# Instruction
Return all of the data that follows precisely, leaving every image out.

BEGIN Available data

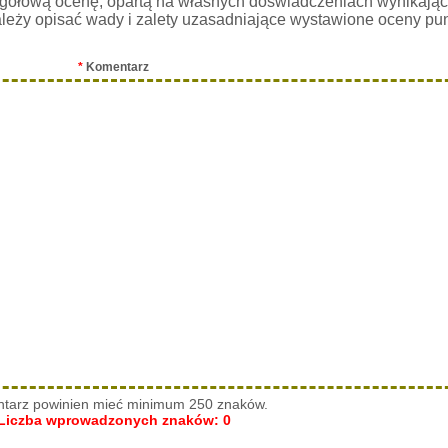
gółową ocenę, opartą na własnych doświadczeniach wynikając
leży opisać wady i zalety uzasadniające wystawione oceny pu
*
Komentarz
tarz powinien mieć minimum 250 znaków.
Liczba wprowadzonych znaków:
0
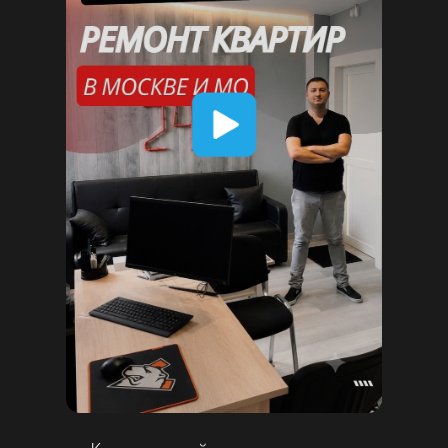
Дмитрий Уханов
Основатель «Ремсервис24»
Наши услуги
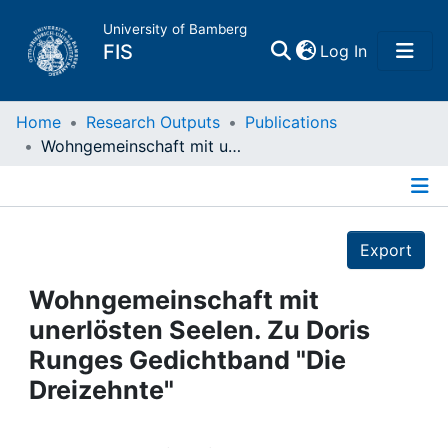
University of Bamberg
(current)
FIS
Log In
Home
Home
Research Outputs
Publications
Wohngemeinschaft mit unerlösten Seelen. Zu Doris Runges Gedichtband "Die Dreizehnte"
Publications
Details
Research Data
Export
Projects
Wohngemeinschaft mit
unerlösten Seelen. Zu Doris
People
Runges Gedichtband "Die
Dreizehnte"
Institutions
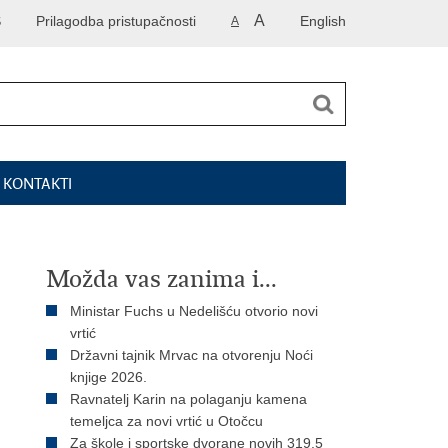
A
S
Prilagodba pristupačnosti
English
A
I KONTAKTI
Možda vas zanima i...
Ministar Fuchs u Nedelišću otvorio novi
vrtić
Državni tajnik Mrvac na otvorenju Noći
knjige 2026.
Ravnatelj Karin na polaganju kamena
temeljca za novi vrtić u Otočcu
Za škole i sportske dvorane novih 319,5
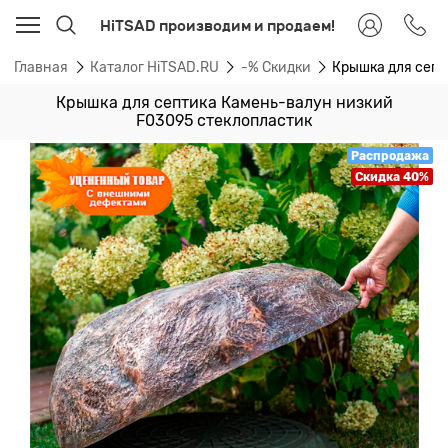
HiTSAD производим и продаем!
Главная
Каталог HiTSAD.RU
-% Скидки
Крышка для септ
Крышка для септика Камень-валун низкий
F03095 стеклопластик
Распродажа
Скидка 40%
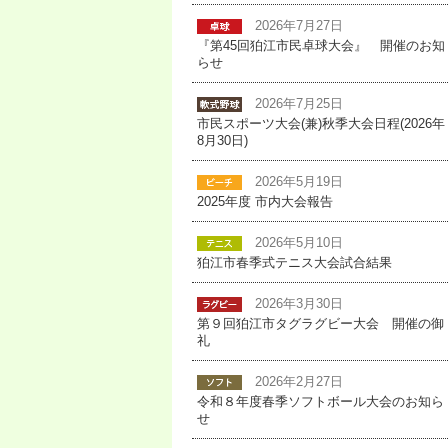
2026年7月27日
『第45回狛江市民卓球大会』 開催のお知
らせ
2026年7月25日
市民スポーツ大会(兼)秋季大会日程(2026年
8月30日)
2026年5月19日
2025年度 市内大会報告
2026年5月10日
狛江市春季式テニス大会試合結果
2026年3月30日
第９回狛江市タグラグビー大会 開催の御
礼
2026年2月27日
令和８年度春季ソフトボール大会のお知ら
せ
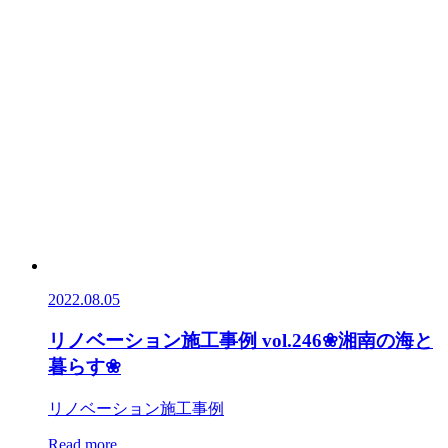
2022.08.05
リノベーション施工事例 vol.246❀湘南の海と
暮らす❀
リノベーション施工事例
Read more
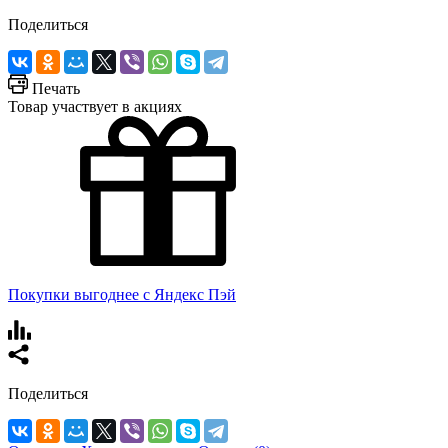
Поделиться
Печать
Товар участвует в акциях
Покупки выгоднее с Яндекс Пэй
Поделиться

END Available data

# Response below
gółową ocenę, opartą na własnych doświadczeniach wynikając
leży opisać wady i zalety uzasadniające wystawione oceny pu
*
Komentarz
tarz powinien mieć minimum 250 znaków.
Liczba wprowadzonych znaków:
0
Дмитрий Уханов
Основатель «Ремсервис24»
Наши услуги
University of Bamberg
(current)
FIS
Log In
Home
Home
Research Outputs
Publications
Wohngemeinschaft mit unerlösten Seelen. Zu Doris Runges Gedichtband "Die Dreizehnte"
Publications
Details
Research Data
Export
Projects
Wohngemeinschaft mit
unerlösten Seelen. Zu Doris
People
Runges Gedichtband "Die
Dreizehnte"
Institutions
A
S
Prilagodba pristupačnosti
English
A
I KONTAKTI
Možda vas zanima i...
Ministar Fuchs u Nedelišću otvorio novi
vrtić
Državni tajnik Mrvac na otvorenju Noći
knjige 2026.
Ravnatelj Karin na polaganju kamena
temeljca za novi vrtić u Otočcu
Za škole i sportske dvorane novih 319,5
HiTSAD производим и продаем!
Главная
Каталог HiTSAD.RU
-% Скидки
Крышка для септ
Крышка для септика Камень-валун низкий
F03095 стеклопластик
Распродажа
Скидка 40%
2026年7月27日
『第45回狛江市民卓球大会』 開催のお知
らせ
2026年7月25日
市民スポーツ大会(兼)秋季大会日程(2026年
8月30日)
2026年5月19日
2025年度 市内大会報告
2026年5月10日
狛江市春季式テニス大会試合結果
2026年3月30日
第９回狛江市タグラグビー大会 開催の御
礼
2026年2月27日
令和８年度春季ソフトボール大会のお知ら
せ
2022.08.05
リノベーション施工事例 vol.246❀湘南の海と
暮らす❀
リノベーション施工事例
Read more
Поделиться
Печать
Товар участвует в акциях
Покупки выгоднее с Яндекс Пэй
Поделиться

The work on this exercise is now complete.